Get-Content $input_path | ? { $_.contains("href") } | % {
$_ -match 'href="(.*?)">Date:\s*([\w\.]+)\s*([\w\:]+)\s*Item:\s*(.*)</a>'
$obj = New-Object psobject -Property @{
"Link" = $matches[1]
"Date" = $matches[2]
"Time" = $matches[3]
"Item" = $matches[4]
}
$obj
} #| Export-Csv $output_file -NoTypeInformation
The additional information can be extracted from $obj.Link
with a second -match
and then added to the custom object via Add-Member
:
if ( $obj.Link -match '\?Feed(?:Default)?_(.*?)&' ) {
$obj | Add-Member –Type "NoteProperty" –Name "LinkValue" –Value $matches[1]
}
Also, since your input files are probably HTML files you should consider using the InternetExplorer
COM object, which will give you far better control over the extracted tags than processing the files line-by-line.

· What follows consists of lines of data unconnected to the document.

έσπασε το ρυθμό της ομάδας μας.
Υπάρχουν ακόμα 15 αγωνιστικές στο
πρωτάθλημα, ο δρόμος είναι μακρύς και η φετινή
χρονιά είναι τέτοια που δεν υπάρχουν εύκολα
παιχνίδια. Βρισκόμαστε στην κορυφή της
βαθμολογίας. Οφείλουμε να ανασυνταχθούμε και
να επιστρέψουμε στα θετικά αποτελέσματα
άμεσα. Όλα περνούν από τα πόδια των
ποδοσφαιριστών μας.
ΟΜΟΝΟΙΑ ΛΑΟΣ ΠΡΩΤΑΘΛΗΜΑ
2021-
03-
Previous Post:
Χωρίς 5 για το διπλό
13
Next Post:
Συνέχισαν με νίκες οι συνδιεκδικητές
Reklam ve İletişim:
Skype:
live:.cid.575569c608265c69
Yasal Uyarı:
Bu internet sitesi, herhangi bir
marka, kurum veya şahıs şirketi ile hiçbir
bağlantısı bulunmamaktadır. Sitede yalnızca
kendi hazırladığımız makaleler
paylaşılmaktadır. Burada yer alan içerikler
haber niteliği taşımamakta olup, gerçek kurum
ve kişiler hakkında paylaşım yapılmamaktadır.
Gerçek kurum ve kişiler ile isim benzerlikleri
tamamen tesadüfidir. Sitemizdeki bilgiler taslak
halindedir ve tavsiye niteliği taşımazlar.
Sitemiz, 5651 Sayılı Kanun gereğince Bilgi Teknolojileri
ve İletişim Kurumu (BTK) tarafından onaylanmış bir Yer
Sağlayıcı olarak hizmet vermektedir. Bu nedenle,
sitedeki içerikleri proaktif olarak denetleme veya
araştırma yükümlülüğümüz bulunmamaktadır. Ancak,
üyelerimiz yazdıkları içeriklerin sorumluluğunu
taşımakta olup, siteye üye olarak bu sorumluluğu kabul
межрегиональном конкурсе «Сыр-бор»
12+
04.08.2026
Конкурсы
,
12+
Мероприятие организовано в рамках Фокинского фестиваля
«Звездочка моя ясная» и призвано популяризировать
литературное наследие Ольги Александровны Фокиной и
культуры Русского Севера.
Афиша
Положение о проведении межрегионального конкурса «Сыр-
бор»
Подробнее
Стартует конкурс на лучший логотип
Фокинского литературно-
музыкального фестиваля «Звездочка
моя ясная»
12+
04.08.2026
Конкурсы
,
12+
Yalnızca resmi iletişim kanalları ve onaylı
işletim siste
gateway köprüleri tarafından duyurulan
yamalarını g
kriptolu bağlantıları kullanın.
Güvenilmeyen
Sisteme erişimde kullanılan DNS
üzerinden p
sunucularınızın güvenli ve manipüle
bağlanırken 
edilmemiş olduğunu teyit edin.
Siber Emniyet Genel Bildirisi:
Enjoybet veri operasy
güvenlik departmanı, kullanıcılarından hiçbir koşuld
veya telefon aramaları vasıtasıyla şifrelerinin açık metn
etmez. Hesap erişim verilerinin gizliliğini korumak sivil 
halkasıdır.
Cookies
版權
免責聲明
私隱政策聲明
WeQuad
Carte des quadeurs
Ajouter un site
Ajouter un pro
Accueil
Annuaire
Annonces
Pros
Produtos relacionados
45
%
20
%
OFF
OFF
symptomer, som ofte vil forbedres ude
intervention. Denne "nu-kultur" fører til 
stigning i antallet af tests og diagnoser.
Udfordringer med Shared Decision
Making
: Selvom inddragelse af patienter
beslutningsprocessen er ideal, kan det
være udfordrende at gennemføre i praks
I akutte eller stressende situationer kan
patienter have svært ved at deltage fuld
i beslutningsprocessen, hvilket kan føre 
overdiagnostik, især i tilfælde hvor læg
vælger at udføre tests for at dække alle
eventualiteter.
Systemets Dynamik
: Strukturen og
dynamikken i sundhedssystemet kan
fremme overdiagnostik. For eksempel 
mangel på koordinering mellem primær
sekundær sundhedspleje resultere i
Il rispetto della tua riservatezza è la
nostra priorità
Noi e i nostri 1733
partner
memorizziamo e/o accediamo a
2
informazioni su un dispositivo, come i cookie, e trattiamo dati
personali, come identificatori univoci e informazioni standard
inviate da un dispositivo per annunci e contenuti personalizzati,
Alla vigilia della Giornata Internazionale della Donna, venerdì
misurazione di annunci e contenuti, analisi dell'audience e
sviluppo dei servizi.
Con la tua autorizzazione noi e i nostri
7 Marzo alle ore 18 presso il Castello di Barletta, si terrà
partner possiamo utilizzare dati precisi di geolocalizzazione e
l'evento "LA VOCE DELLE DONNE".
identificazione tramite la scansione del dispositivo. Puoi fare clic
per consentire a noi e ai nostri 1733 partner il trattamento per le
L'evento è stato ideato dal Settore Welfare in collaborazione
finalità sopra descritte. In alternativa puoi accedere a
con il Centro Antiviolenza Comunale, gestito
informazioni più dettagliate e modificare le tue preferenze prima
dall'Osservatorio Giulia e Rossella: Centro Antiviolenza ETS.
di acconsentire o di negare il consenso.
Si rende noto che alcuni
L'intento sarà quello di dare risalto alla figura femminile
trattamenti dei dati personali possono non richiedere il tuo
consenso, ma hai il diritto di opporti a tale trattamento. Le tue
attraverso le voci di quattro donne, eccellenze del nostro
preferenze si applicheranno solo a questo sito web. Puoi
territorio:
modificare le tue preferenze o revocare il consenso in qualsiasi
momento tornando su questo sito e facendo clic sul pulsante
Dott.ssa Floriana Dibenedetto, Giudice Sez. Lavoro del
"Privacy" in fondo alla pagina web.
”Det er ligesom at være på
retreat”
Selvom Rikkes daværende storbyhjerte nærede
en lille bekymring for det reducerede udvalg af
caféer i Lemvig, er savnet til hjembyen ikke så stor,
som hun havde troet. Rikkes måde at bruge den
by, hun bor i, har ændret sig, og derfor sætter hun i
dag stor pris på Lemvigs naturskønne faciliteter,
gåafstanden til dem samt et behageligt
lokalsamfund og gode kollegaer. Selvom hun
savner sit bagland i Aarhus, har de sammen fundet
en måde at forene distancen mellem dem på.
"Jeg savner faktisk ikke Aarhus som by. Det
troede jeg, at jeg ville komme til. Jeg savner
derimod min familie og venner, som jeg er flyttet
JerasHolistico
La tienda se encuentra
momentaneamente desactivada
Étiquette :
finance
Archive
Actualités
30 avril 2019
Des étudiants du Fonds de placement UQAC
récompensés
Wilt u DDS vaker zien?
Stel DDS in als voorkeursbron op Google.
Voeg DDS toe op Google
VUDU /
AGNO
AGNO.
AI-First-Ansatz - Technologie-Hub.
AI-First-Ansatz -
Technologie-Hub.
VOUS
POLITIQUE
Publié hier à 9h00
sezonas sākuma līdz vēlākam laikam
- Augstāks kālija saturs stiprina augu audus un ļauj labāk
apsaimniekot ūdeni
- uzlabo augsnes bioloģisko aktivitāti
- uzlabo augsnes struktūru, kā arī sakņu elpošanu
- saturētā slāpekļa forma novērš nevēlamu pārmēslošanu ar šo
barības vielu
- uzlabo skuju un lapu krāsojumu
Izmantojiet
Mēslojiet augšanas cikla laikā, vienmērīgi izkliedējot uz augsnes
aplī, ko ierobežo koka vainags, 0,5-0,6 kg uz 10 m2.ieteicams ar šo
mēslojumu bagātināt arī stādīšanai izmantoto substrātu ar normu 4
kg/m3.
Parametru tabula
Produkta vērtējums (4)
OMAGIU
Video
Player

$ie = New-Object -COM "InternetExplorer.Application"
$ie.Visible = $false
$ie.Navigate("file:///$input_path")
while ( $ie.Busy ) { Start-Sleep -Milliseconds 100 }
$ie.document.getElementsByTagName("a") | % {
$_.innerText -match 'Date:\s*([\w\.]+)\s*([\w\:]+)\s*Item:\s*(.*)'
$obj = New-Object psobject -Property @{
"Link" = $_.href
"Date" = $matches[1]
"Time" = $matches[2]
"Item" = $matches[3]
}
if ( $obj.Link -match '\?Feed(?:Default)?_(.*?)&' ) {
$obj | Add-Member –Type "NoteProperty" –Name "LinkValue" –Value $matches[1]
}
$obj
}